Required work: Would you return the data below exactly as it stands, with every picture left out?
[Records]
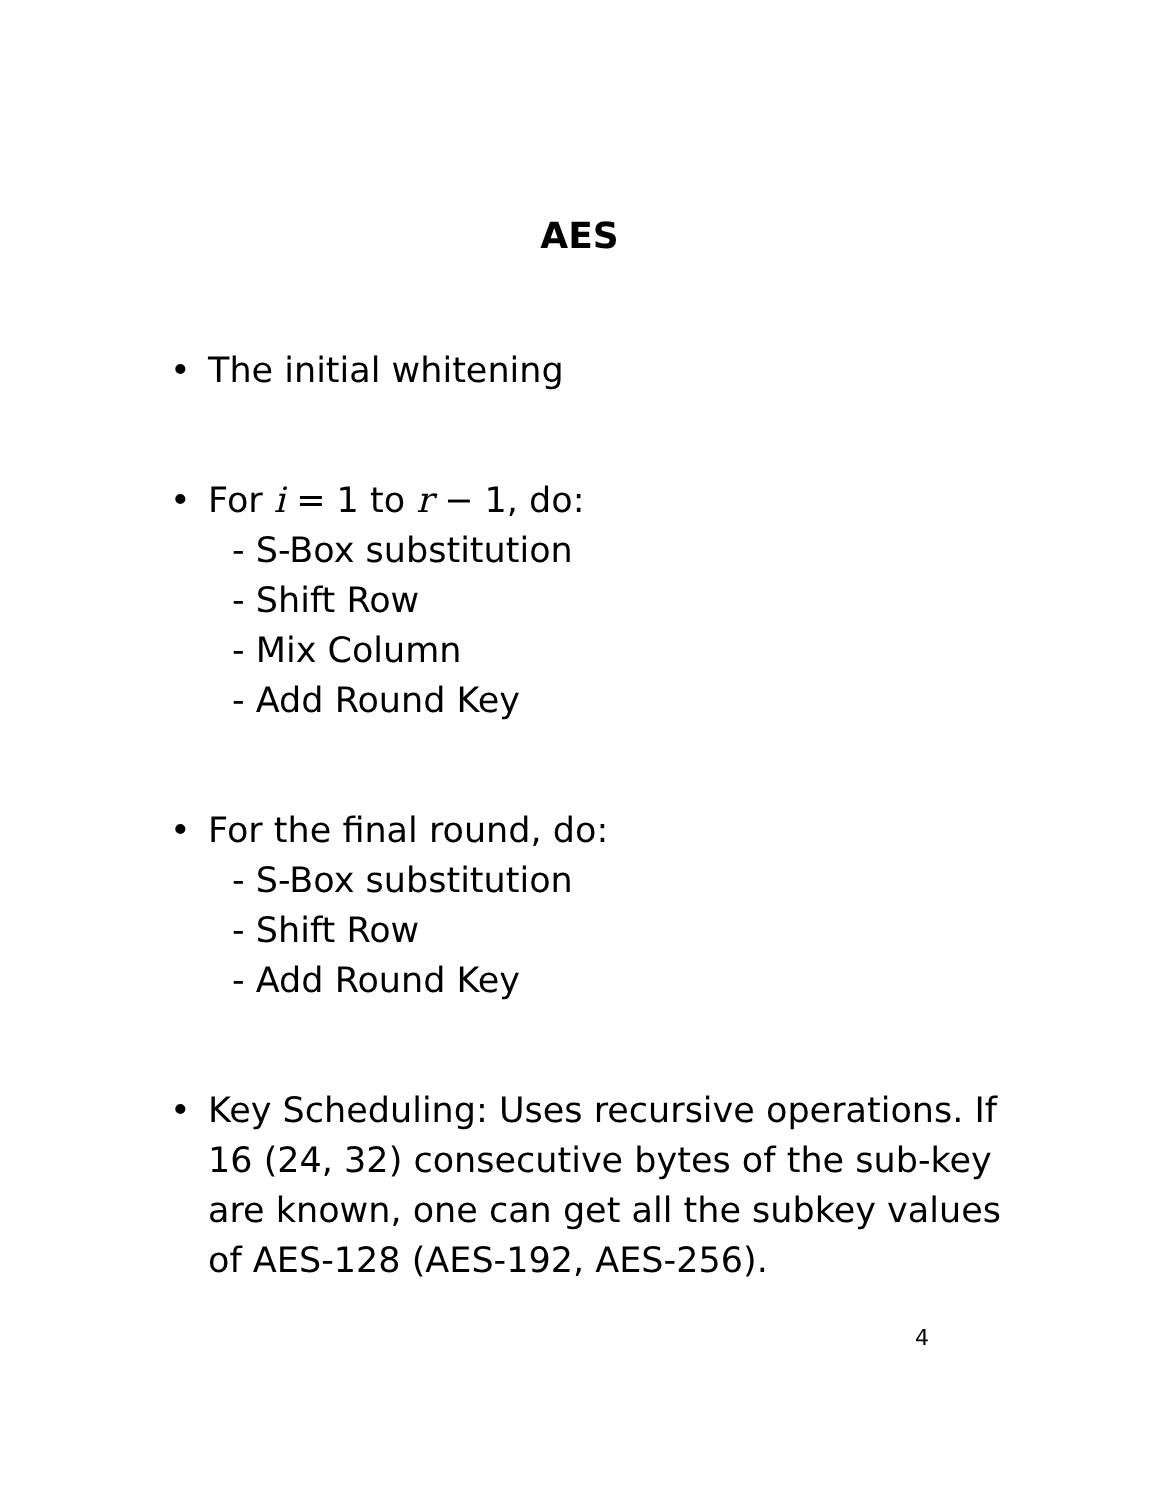AES
• The initial whitening
• For i = 1 to r − 1, do:
- S-Box substitution
- Shift Row
- Mix Column
- Add Round Key
• For the final round, do:
- S-Box substitution
- Shift Row
- Add Round Key
• Key Scheduling: Uses recursive operations. If 16 (24, 32) consecutive bytes of the sub-key are known, one can get all the subkey values of AES-128 (AES-192, AES-256).
4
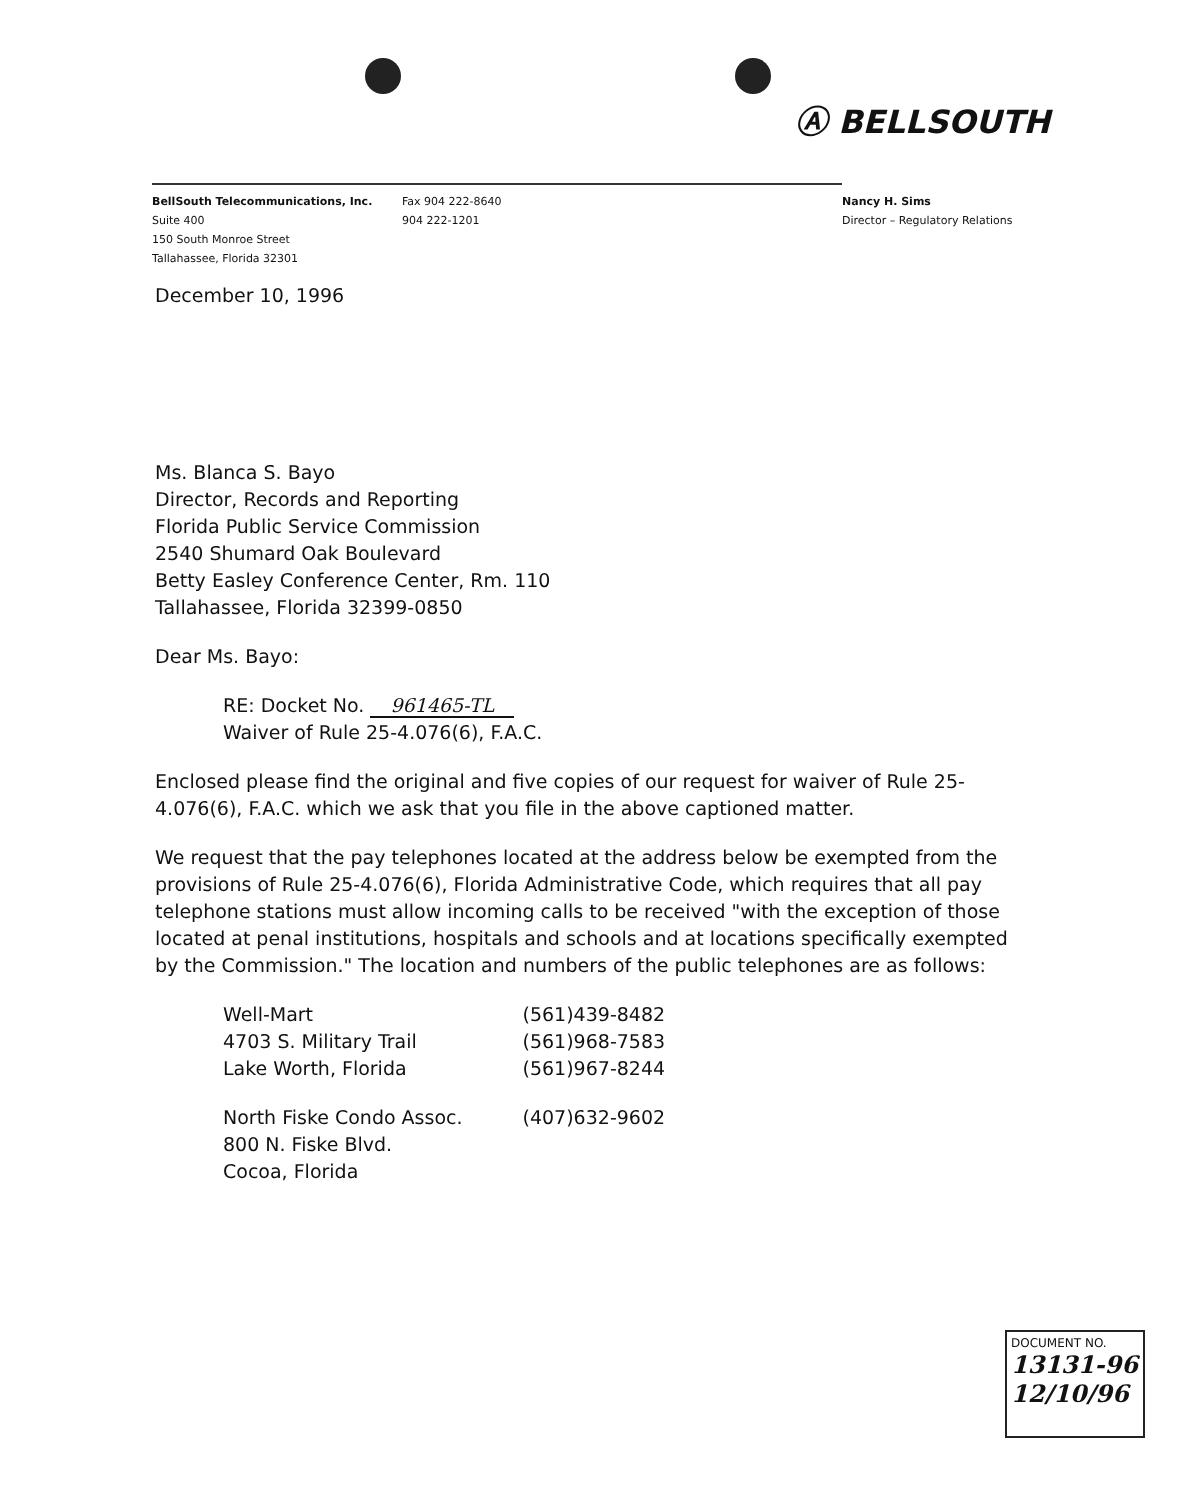Ⓐ BELLSOUTH
BellSouth Telecommunications, Inc.
Suite 400
150 South Monroe Street
Tallahassee, Florida 32301
Fax 904 222-8640
904 222-1201
Nancy H. Sims
Director – Regulatory Relations
December 10, 1996
Ms. Blanca S. Bayo
Director, Records and Reporting
Florida Public Service Commission
2540 Shumard Oak Boulevard
Betty Easley Conference Center, Rm. 110
Tallahassee, Florida 32399-0850
Dear Ms. Bayo:
RE: Docket No. 961465-TL
Waiver of Rule 25-4.076(6), F.A.C.
Enclosed please find the original and five copies of our request for waiver of Rule 25-4.076(6), F.A.C. which we ask that you file in the above captioned matter.
We request that the pay telephones located at the address below be exempted from the provisions of Rule 25-4.076(6), Florida Administrative Code, which requires that all pay telephone stations must allow incoming calls to be received "with the exception of those located at penal institutions, hospitals and schools and at locations specifically exempted by the Commission." The location and numbers of the public telephones are as follows:
| Well-Mart 4703 S. Military Trail Lake Worth, Florida | (561)439-8482 (561)968-7583 (561)967-8244 |
| North Fiske Condo Assoc. 800 N. Fiske Blvd. Cocoa, Florida | (407)632-9602 |
DOCUMENT NO.
13131-96
12/10/96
[/Records]
Problem solution:
AES
• The initial whitening
• For i = 1 to r − 1, do:
- S-Box substitution
- Shift Row
- Mix Column
- Add Round Key
• For the final round, do:
- S-Box substitution
- Shift Row
- Add Round Key
• Key Scheduling: Uses recursive operations. If 16 (24, 32) consecutive bytes of the sub-key are known, one can get all the subkey values of AES-128 (AES-192, AES-256).
4
Ⓐ BELLSOUTH
BellSouth Telecommunications, Inc.
Suite 400
150 South Monroe Street
Tallahassee, Florida 32301
Fax 904 222-8640
904 222-1201
Nancy H. Sims
Director – Regulatory Relations
December 10, 1996
Ms. Blanca S. Bayo
Director, Records and Reporting
Florida Public Service Commission
2540 Shumard Oak Boulevard
Betty Easley Conference Center, Rm. 110
Tallahassee, Florida 32399-0850
Dear Ms. Bayo:
RE: Docket No. 961465-TL
Waiver of Rule 25-4.076(6), F.A.C.
Enclosed please find the original and five copies of our request for waiver of Rule 25-4.076(6), F.A.C. which we ask that you file in the above captioned matter.
We request that the pay telephones located at the address below be exempted from the provisions of Rule 25-4.076(6), Florida Administrative Code, which requires that all pay telephone stations must allow incoming calls to be received "with the exception of those located at penal institutions, hospitals and schools and at locations specifically exempted by the Commission." The location and numbers of the public telephones are as follows:
| Well-Mart 4703 S. Military Trail Lake Worth, Florida | (561)439-8482 (561)968-7583 (561)967-8244 |
| North Fiske Condo Assoc. 800 N. Fiske Blvd. Cocoa, Florida | (407)632-9602 |
DOCUMENT NO.
13131-96
12/10/96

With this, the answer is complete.